Освещая фонариком смартфона ступеньку за ступенькой, Земля спустилась по металлической лестнице, сделанной, по-видимому, из части стремянки, в бетонированный погреб метра два с половиной глубиной, квадрат со сторонами три с небольшим метра. Размеры прикинула по собственному телу. Поначалу погреб показался сырым и неуютным, но вскоре обнаружился автономный свет. Настенная лампа холодного света, запитанная от пары аккумуляторов, один из которых она с того дня регулярно вывозила для зарядки. Лампа с избытком на уровне пасмурного зимнего полдня осветила помещение, сразу дав понять его предназначение. В терминах, от которых Земля была далека тогда, но которые хорошо понятны сейчас, ею был обнаружен со знанием дела оборудованный схрон, способный некоторое время питать диверсионную группу в несколько человек.

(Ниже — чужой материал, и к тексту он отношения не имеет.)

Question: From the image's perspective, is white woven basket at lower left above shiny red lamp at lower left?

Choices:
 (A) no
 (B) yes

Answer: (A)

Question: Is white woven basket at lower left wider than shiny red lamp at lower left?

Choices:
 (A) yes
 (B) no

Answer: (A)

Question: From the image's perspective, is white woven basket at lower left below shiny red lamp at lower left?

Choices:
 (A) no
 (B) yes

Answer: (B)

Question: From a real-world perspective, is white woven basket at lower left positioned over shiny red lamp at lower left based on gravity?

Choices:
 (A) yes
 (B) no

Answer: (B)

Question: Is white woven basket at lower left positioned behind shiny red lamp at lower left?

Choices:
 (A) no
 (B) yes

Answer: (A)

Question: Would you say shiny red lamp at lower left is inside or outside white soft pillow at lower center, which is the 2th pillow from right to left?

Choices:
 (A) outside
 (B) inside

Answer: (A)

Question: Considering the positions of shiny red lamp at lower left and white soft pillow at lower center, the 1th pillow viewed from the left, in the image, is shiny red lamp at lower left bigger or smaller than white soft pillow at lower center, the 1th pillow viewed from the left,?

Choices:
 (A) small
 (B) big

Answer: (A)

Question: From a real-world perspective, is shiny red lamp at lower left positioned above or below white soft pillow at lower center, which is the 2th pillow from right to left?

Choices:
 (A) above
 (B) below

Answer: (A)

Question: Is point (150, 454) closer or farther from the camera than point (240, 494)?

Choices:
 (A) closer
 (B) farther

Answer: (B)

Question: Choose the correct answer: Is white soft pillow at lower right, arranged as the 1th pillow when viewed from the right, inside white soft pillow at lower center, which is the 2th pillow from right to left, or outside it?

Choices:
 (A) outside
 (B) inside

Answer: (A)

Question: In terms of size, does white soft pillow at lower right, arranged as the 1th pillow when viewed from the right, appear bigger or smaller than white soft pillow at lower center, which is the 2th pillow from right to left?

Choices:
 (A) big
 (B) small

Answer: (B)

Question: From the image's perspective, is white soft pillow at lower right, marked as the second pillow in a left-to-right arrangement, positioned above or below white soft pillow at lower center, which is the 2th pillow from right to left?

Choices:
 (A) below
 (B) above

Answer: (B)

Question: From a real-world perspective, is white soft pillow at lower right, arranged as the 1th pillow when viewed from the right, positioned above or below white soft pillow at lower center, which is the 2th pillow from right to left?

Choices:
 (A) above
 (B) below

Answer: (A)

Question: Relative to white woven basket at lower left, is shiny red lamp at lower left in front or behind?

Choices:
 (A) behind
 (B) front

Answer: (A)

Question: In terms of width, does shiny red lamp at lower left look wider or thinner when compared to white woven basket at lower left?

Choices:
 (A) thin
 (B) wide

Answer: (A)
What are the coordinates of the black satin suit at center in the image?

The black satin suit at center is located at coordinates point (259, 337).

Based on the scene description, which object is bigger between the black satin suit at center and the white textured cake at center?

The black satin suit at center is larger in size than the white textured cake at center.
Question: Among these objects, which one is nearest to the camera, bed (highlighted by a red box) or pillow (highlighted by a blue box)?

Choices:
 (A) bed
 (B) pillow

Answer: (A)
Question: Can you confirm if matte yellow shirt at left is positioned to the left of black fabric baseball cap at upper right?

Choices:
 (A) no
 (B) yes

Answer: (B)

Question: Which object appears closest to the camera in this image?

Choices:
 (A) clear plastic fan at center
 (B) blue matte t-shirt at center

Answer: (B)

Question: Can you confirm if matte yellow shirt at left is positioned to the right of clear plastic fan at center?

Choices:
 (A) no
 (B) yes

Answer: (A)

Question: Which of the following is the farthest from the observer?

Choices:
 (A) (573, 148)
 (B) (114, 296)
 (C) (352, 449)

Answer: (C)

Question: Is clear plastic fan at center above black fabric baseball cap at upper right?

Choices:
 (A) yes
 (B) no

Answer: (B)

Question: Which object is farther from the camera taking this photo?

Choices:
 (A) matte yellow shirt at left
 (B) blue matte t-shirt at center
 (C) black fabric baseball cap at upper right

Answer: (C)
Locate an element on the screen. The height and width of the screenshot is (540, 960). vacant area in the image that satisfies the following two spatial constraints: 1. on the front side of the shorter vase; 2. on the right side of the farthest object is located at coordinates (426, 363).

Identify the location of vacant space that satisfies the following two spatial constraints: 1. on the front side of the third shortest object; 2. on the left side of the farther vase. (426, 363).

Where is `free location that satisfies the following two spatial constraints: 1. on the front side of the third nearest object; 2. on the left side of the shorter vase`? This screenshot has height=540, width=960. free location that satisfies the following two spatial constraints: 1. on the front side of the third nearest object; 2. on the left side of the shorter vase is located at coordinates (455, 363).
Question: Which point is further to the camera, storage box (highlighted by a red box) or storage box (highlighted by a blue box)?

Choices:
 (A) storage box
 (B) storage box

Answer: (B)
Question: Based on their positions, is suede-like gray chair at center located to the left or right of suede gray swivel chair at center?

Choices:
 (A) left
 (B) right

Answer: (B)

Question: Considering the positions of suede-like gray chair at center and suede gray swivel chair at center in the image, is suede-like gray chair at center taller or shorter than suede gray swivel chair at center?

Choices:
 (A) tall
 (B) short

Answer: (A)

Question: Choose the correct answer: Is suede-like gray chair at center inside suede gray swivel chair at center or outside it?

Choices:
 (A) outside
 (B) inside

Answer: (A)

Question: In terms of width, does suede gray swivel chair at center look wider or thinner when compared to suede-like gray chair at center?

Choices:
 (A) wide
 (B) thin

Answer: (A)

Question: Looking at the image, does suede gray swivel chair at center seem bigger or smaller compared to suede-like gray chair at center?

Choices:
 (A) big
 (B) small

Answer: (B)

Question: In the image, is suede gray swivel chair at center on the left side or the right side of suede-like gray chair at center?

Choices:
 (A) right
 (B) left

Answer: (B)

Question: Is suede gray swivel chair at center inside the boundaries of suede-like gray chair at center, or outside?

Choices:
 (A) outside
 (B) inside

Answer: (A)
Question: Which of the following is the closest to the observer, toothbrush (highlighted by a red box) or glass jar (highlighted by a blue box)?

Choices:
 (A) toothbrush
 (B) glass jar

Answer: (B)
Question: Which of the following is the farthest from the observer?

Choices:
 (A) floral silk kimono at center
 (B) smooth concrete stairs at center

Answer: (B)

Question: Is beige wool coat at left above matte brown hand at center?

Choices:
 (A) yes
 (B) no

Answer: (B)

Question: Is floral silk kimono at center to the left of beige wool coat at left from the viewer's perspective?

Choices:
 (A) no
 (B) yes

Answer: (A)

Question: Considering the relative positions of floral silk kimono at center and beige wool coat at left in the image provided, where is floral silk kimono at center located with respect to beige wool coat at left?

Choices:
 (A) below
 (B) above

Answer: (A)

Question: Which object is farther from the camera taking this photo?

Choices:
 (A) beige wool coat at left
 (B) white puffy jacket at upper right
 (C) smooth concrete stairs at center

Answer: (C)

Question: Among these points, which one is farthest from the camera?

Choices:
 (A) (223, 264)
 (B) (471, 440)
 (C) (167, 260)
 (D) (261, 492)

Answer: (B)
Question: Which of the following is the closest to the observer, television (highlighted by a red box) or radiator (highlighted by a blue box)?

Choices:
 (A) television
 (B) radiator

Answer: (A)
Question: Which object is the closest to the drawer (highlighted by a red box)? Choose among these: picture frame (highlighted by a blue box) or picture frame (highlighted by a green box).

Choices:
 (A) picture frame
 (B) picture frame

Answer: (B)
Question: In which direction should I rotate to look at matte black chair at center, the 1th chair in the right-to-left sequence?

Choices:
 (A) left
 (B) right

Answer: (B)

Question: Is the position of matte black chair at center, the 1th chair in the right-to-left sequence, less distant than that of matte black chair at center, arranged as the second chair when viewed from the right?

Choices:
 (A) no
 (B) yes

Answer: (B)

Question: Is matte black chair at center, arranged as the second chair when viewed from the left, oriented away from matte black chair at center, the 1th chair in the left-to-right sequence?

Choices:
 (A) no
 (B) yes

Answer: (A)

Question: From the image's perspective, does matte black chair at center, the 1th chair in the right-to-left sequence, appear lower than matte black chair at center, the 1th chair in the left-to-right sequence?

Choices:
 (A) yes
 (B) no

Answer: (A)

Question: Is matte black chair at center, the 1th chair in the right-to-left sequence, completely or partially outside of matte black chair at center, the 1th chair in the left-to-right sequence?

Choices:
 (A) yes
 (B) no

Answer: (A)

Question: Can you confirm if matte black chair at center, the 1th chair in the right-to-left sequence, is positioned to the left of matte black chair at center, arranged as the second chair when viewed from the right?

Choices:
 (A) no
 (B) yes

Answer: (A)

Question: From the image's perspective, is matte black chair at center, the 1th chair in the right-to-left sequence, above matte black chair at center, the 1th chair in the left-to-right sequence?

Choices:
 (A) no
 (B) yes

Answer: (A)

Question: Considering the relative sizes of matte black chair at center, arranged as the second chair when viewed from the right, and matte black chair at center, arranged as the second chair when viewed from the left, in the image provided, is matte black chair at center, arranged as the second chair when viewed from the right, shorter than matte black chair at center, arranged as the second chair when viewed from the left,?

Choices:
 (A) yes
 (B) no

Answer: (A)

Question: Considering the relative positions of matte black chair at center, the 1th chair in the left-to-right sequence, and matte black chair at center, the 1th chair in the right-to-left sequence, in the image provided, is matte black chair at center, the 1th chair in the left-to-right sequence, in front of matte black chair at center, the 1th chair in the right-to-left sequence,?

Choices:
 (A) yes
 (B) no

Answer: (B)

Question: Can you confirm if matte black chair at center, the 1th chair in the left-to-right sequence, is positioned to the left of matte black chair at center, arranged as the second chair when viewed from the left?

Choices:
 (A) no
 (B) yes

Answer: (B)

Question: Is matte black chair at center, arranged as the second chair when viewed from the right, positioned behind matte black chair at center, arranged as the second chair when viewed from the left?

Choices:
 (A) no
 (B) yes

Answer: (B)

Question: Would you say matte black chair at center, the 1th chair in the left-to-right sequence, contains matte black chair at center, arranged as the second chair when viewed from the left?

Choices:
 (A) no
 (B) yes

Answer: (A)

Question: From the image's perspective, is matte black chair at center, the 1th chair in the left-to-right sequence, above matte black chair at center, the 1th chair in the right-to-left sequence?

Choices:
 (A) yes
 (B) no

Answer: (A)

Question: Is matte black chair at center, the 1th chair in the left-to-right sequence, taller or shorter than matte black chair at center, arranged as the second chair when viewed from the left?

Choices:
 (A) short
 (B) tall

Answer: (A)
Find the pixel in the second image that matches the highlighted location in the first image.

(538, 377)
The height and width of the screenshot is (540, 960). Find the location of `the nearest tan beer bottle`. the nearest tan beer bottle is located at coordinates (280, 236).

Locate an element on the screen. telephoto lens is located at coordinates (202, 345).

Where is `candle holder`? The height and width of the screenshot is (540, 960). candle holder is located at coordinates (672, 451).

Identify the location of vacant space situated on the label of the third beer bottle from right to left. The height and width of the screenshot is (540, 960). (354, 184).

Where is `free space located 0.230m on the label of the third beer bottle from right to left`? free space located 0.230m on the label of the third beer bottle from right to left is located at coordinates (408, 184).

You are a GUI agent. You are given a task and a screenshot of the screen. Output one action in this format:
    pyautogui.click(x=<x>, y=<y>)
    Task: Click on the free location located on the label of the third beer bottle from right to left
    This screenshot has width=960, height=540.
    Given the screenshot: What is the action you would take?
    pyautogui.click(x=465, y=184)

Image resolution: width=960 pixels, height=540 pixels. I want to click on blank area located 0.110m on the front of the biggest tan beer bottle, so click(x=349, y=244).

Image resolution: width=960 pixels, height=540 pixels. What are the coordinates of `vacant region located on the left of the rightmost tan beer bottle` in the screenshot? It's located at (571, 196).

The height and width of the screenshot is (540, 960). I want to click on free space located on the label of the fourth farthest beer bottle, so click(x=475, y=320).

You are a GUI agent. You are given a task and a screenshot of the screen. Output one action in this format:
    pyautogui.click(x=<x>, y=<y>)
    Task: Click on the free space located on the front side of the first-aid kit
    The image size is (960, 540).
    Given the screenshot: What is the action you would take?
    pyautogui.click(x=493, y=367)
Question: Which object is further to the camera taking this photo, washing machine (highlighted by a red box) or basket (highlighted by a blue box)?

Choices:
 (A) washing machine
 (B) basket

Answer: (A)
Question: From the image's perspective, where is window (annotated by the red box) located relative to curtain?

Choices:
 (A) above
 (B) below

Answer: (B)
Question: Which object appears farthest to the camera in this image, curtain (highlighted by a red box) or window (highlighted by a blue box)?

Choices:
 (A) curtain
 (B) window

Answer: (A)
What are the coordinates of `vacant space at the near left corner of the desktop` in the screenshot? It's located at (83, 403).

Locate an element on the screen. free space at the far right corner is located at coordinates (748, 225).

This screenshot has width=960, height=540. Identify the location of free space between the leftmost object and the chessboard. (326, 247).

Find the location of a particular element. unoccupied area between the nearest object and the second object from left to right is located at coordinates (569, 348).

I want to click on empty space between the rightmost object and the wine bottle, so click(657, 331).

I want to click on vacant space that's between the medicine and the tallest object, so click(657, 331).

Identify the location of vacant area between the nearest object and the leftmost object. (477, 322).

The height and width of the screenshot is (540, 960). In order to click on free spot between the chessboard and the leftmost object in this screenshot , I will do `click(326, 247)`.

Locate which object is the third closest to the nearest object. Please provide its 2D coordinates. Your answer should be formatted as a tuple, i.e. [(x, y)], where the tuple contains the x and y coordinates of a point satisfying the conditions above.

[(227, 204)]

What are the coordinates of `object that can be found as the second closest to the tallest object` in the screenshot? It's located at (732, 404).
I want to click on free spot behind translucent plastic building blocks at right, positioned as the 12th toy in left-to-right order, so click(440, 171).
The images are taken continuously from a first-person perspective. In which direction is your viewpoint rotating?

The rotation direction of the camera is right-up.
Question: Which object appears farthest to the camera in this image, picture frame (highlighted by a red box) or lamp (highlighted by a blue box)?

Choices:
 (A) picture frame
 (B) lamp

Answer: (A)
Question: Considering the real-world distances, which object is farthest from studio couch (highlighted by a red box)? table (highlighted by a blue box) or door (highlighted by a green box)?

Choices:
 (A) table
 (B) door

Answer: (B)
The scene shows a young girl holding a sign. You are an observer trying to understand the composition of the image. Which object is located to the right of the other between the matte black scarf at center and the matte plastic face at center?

Расшифровке содержимого Земля, человек тогда, мягко говоря, не связанный с оружием, посвятила не один день, придя в итоге к следующему списку:
1. С полсотни противопехотных мин. В основном «черные вдовы» и растяжки, но были и мины-ловушки разгрузочного действия МС-3, например, и ей подобные. В том числе и европейского производства.
2. Взрывчатка от тротила до гексогена в брикетах и шашках различного формата и веса. Всего чуть более тридцати килограмм в початых ящиках.
3. Четыре противотанковые мины ТМ.
Ко всему этому богатству в избытке капсюлей-детонаторов, огнепроводных и детонирующих шнуров, а также готовых зажигательных трубок.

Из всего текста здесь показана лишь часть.